PROBLEM STATEMENT -
Your task is to find every line of the data that holds the string "input" and copy it.

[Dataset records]
━━━━

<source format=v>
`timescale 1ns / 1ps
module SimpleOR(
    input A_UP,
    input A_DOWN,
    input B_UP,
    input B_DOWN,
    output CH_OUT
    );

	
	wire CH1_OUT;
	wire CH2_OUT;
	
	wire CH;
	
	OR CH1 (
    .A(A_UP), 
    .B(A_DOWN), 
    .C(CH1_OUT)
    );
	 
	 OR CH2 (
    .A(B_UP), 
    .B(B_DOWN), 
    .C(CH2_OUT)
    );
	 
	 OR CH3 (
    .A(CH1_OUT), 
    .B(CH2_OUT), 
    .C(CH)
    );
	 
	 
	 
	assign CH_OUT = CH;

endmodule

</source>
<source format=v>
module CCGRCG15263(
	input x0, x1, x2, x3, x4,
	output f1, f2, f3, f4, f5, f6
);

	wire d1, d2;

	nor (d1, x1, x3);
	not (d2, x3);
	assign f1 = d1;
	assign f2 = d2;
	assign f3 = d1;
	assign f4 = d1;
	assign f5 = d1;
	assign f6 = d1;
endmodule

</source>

━━━━

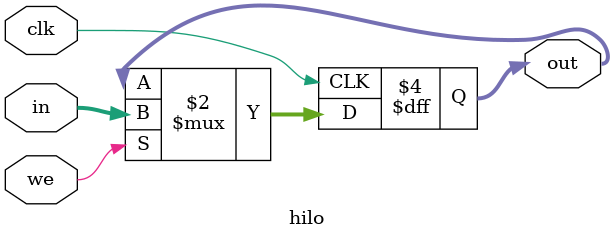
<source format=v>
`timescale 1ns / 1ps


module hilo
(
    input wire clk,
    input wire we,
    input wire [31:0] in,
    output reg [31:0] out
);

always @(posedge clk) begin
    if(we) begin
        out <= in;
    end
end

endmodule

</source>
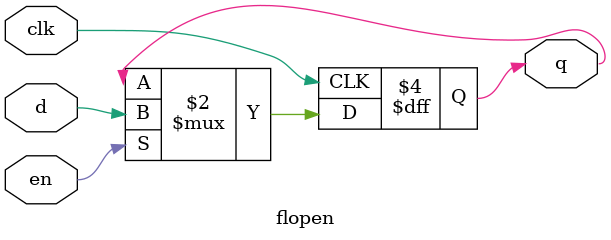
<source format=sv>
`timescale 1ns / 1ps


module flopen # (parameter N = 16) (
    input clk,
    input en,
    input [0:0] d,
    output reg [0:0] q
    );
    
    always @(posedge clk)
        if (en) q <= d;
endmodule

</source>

━━━━

ANSWER FOR THE TASK -
    input A_UP,
    input A_DOWN,
    input B_UP,
    input B_DOWN,
	input x0, x1, x2, x3, x4,
    input wire clk,
    input wire we,
    input wire [31:0] in,
    input clk,
    input en,
    input [0:0] d,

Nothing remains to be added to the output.